● What is being asked:
Transcribe every line of text in the records below without any changes, and leave out the pictures.
START Excerpted records
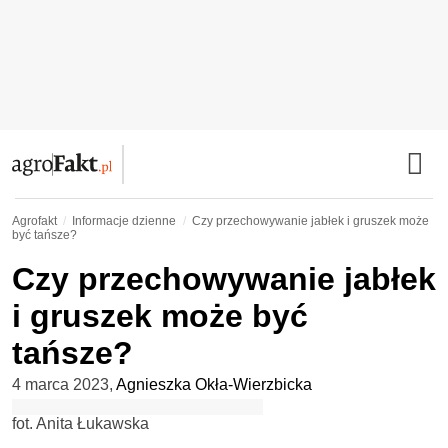
Agrofakt
Informacje dzienne
Czy przechowywanie jabłek i gruszek może
być tańsze?
Czy przechowywanie jabłek
i gruszek może być
tańsze?
4 marca 2023
,
Agnieszka Okła-Wierzbicka
fot. Anita Łukawska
END Excerpted records
● Solution for this problem:
Agrofakt
Informacje dzienne
Czy przechowywanie jabłek i gruszek może
być tańsze?
Czy przechowywanie jabłek
i gruszek może być
tańsze?
4 marca 2023
,
Agnieszka Okła-Wierzbicka
fot. Anita Łukawska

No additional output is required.